Workers’ Compensation Claims Reform

On April 19, 2004, Senate Bill 899 (SB899) became law. SB 899 is the most radical change to workers’ compensation law since the system was formed in 1911. The following are the major changes from past law.

  1. The employee can no longer get treatment from a doctor of his or her choice.
    The employee must receive treatment in the employer’s medical provider network (MPN) during the entire claim subject to certain limited exceptions.
  2. The time limit on receiving temporary disability benefits (a weekly benefit that replaces 2/3 of average weekly earnings during the healing/treatment period) has been reduced from five years to two years.
    Please note that the two-year limit starts from the first benefit payment. If you receive a check the day after your are injured, return to work, and then are taken off work eighteen months later, you will only get six months of temporary disability payments. Therefore, it is important to try to resolve your claim within the two-year time limit. If your injury occurred after 01/01/2008, the law regarding temporary disability has now been changed to allow an injured worker to collect 104 weeks of temporary disability benefits in a five year period in place of the 104 period from first payment limit.
  3. Medical treatment is now very limited.
    Before SB 899, there was no limit or guidelines for medical treatment. Now, most treatment decisions are determined by the use of guidelines called American College of Occupational and Environmental Medicine (ACOEM). Also, physical therapy, chiropractic, acupuncture, and occupational therapy are limited to 24 visits per claim. Obtaining optional medical prescriptions such as mattresses and gym memberships are now very difficult to obtain from an MPN doctor. Also, treatment decisions are now reviewed by a utilization review process, which can take two weeks or more to make a decision.
  4. There is no more vocational retraining.
    In the past, workers were trained for a new occupation when it was determined that they could not return to their old job as a result of the injury. Now, if workers are not back at their at injury job after 60 days from the last payment of temporary disability, AND the injury causes permanent disability, they can qualify for a voucher for retraining expenses from $ 4,000 to $ 10,000. Please note that the worker gets none of this money. It goes directly to the school or program.
  5. The method of determining permanent disability benefits has been radically altered.
    Permanent disability benefits are supposed to reflect long term diminished earnings capacity of similarly situated workers. In reality, the computation is now based largely on the American Medical Association Guidelines to the Evaluation of Permanent Impairment, 5th Edition. Pain is given very limited consideration and the rating schedule as it exists does not come close to reflecting diminished earnings capacity for many injuries. We may need to use vocational experts to prove true diminished earnings capacity.
  6. Soft tissue and other minor injures that cause pain but are not supported by objective findings or diagnostic testing will now likely receive NO or very little permanent disability benefits.
    The days of getting a settlement of several thousand dollars, a year of treatment, disability payments and a vocational rehabilitation plan for a soft tissue claim are gone. Subjective problems are no longer enough to support an award of permanent disability or justify medical treatment and temporary disability longer than two to three months.

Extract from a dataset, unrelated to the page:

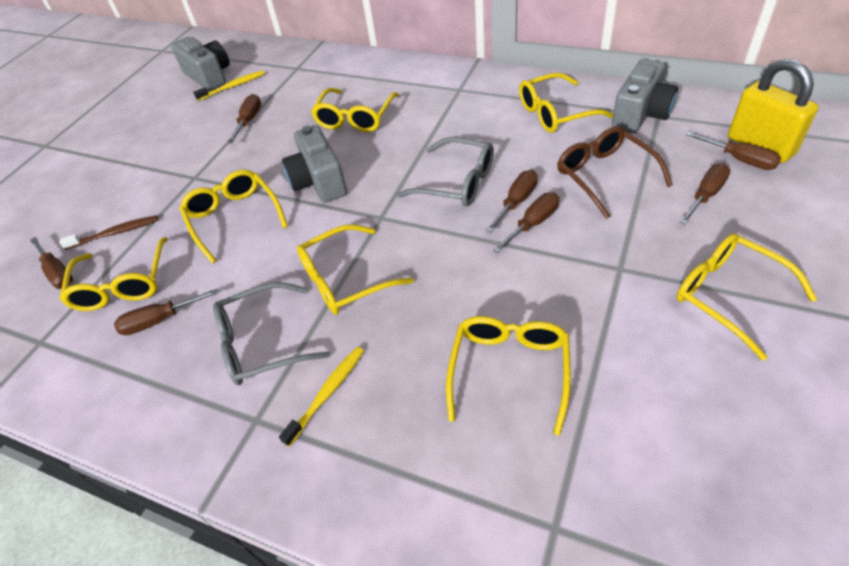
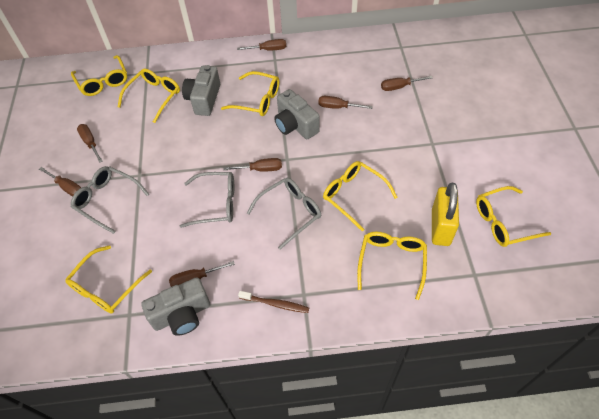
brown glasses: [557,126,673,219] = 1 -> none = 0
grey glasses: [213,282,330,385] [397,137,494,206] = 2 -> [71,166,149,234] [179,172,234,228] [247,178,321,250] = 3
yellow toothbrush: [193,70,265,101] [279,347,364,447] = 2 -> none = 0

  7. Meaningful penalties for delayed benefits have been eliminated.
    Unfortunately, many benefits and treatments are either delayed or denied now that the insurance companies no longer have any incentive to provide timely benefits.
  8. The employer is now responsible only for permanent disability directly caused by the injury.
    As a result, your past medical and injury history will now be looked at very carefully. Any intentional attempt to conceal or lie about your past medical and injury history will be detrimental to you claim and may cause the employer to report you to the local District Attorney for Workers’ Compensation Fraud. The employer can reduce your permanent disability by the percentage of the disability being caused by factors other than the injury. This is called apportionment. California now permits apportionment of permanent disability to pre-existing asymptomatic and previously non disabling conditions as long as it is supported by substantial evidence. This aspect of the workers compensation reform is very controversial and is the cause of much dispute and delay of claims.
  9. Once you are determined to have reached maximum medical improvement by the treating doctor (released from active ongoing medical care), you have to look for work.
    Please see the section titled Preparing For Life After Temporary Disability Ends And You Have Reached MMI.
  10. For additional information on the reformed workers’ compensation system, please visit the websites www.viaw.org or www.caaa.org.
    The most important thing you need to know about the new workers’ compensation system is that it is very different from the old system. Whatever friends and relatives tell you about workers’ compensation cases that they had in the past no longer applies in the new system.